When you reach the line with "[496,643,519,655] a. ->" in the data below, begin printing lines exactly, and stop once the line with "[320,805,343,817] a. ->" has been printed.
══ Records provided ══
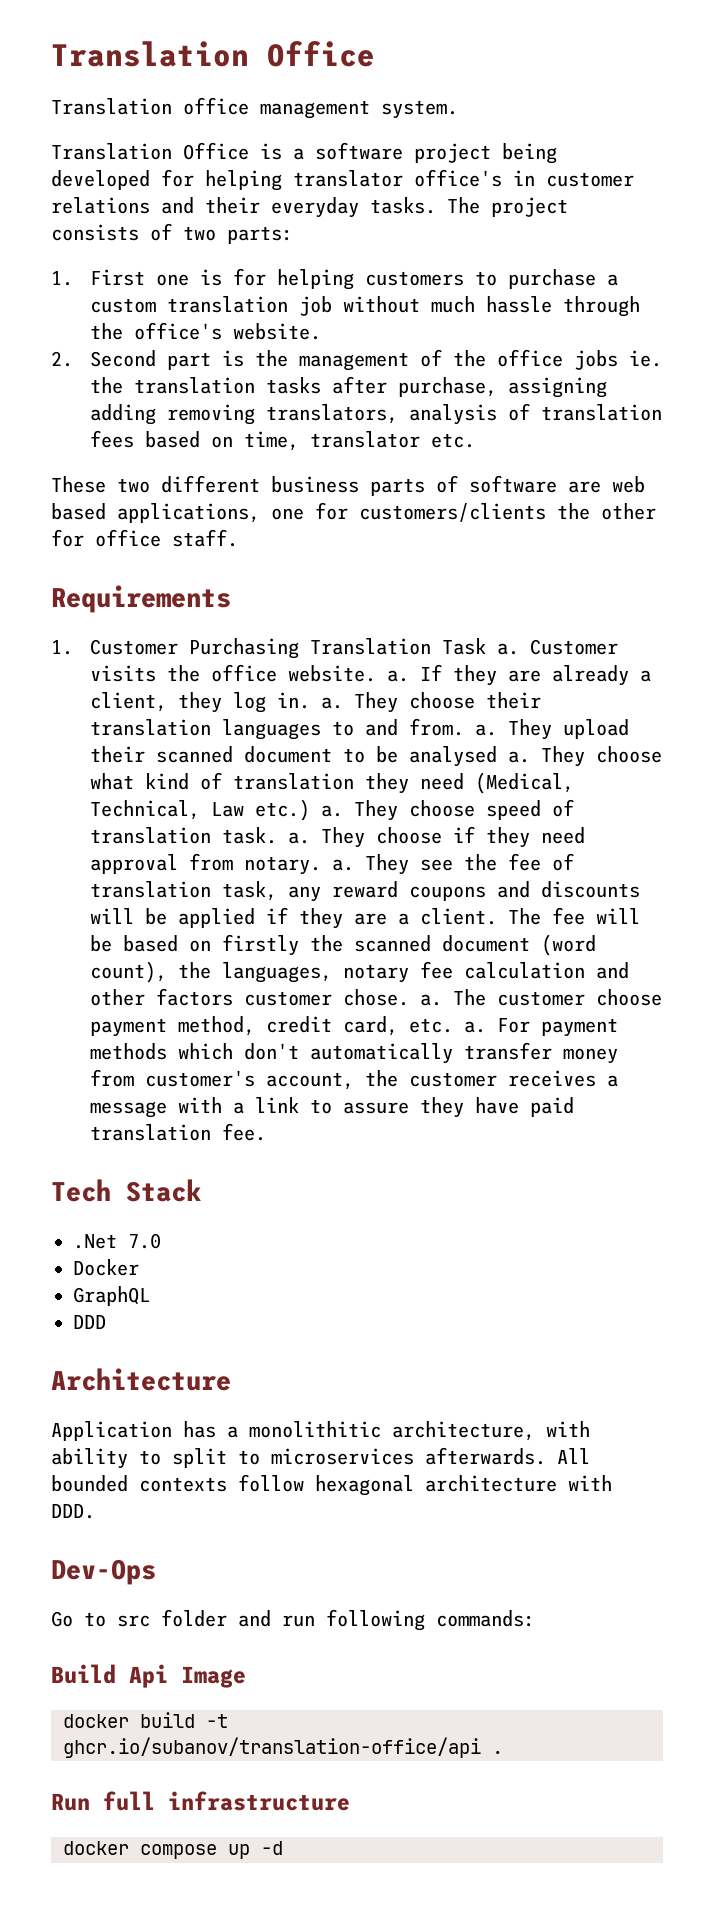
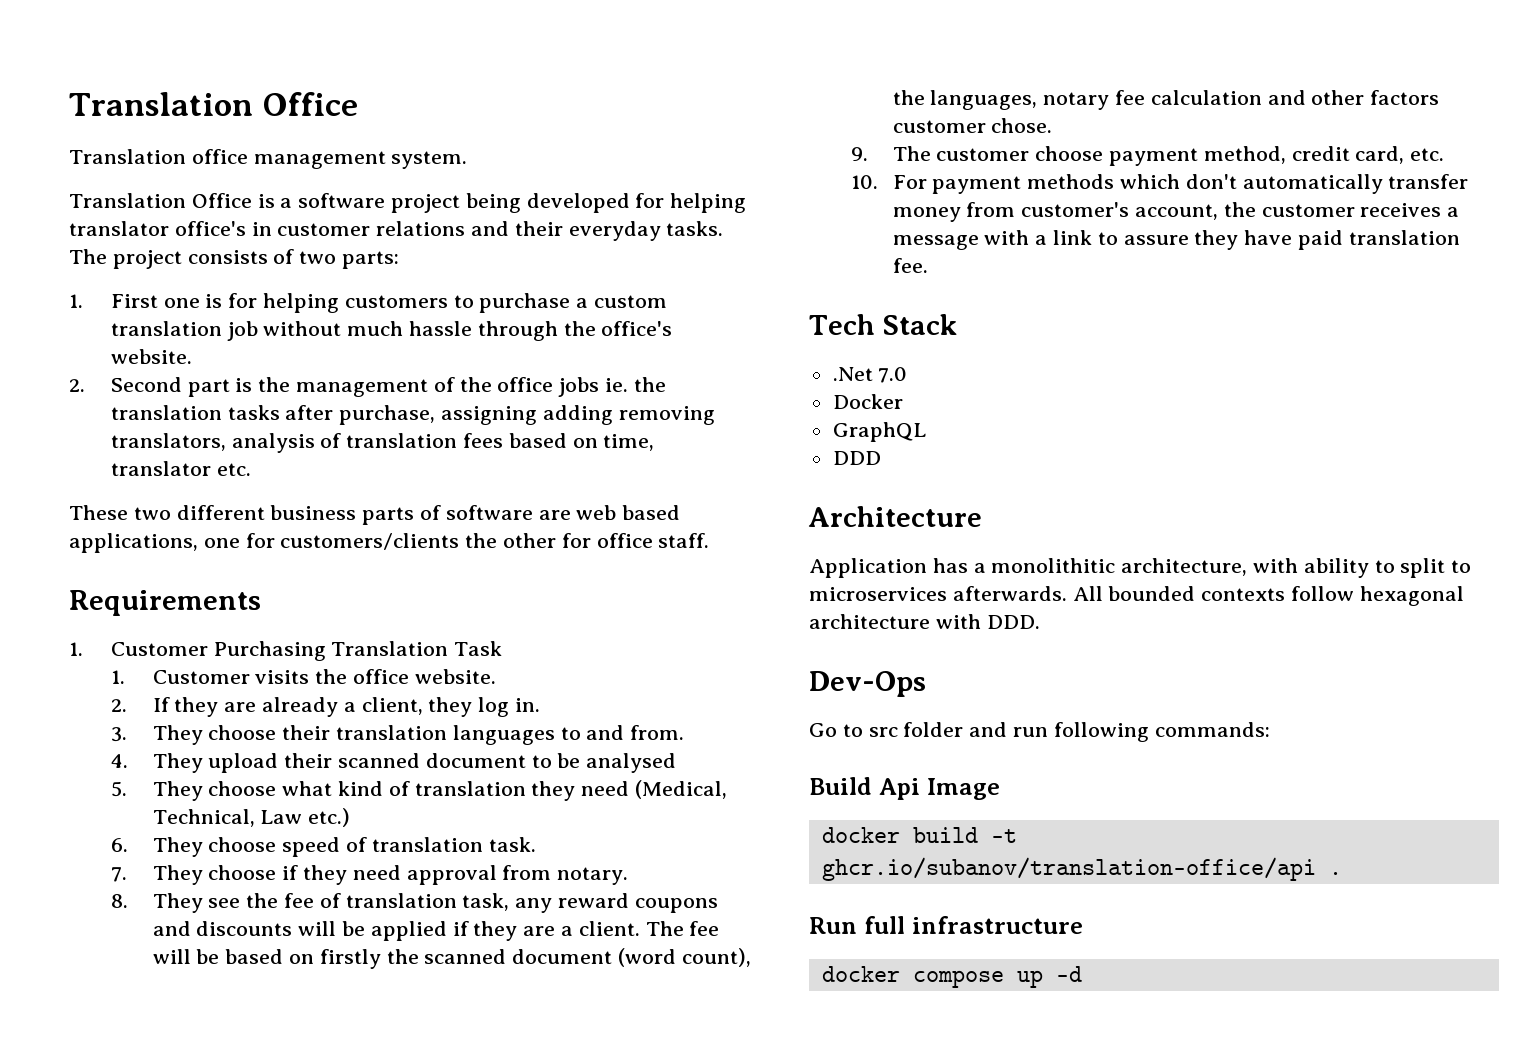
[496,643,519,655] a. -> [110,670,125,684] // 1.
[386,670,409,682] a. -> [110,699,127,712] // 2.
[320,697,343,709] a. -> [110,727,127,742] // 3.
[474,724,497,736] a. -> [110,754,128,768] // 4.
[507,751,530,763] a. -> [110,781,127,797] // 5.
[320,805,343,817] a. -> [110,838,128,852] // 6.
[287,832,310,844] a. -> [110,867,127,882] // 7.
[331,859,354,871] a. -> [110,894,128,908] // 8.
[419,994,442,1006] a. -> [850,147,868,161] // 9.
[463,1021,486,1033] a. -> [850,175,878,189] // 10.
═══
══ Records provided ══
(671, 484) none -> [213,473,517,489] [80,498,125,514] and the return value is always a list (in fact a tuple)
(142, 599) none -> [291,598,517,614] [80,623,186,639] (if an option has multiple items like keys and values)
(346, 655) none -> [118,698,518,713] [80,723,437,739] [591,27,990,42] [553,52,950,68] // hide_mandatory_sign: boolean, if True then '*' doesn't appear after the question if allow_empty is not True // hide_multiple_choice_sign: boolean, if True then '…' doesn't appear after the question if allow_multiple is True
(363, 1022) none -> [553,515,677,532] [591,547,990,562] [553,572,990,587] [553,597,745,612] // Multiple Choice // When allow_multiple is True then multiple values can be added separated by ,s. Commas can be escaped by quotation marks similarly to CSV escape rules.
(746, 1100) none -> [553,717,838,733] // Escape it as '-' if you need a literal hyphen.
═══
══ Records provided ══
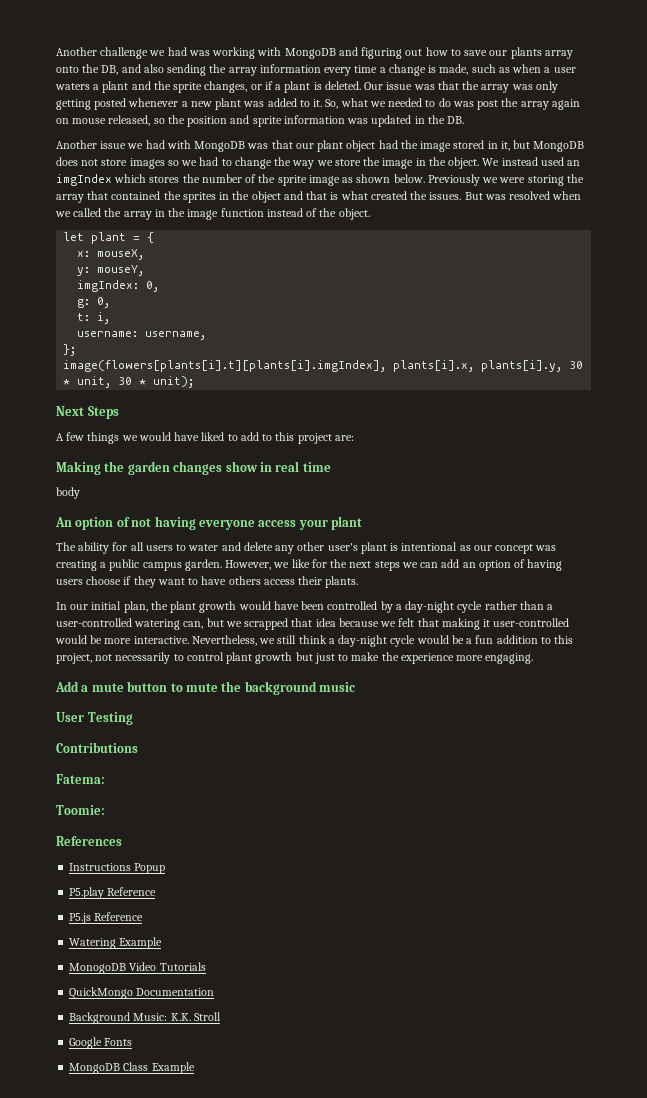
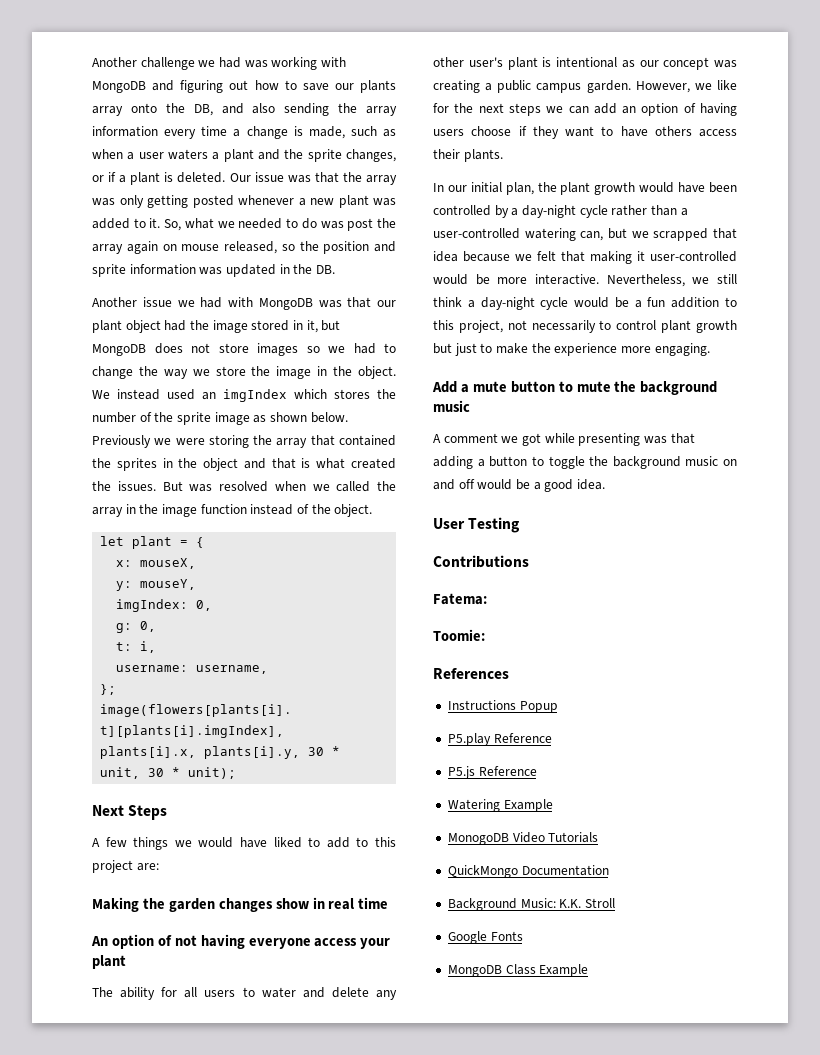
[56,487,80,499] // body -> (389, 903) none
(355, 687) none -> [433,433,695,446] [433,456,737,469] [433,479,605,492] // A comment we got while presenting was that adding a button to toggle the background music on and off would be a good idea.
═══
Output of the task:
[496,643,519,655] a. -> [110,670,125,684] // 1.
[386,670,409,682] a. -> [110,699,127,712] // 2.
[320,697,343,709] a. -> [110,727,127,742] // 3.
[474,724,497,736] a. -> [110,754,128,768] // 4.
[507,751,530,763] a. -> [110,781,127,797] // 5.
[320,805,343,817] a. -> [110,838,128,852] // 6.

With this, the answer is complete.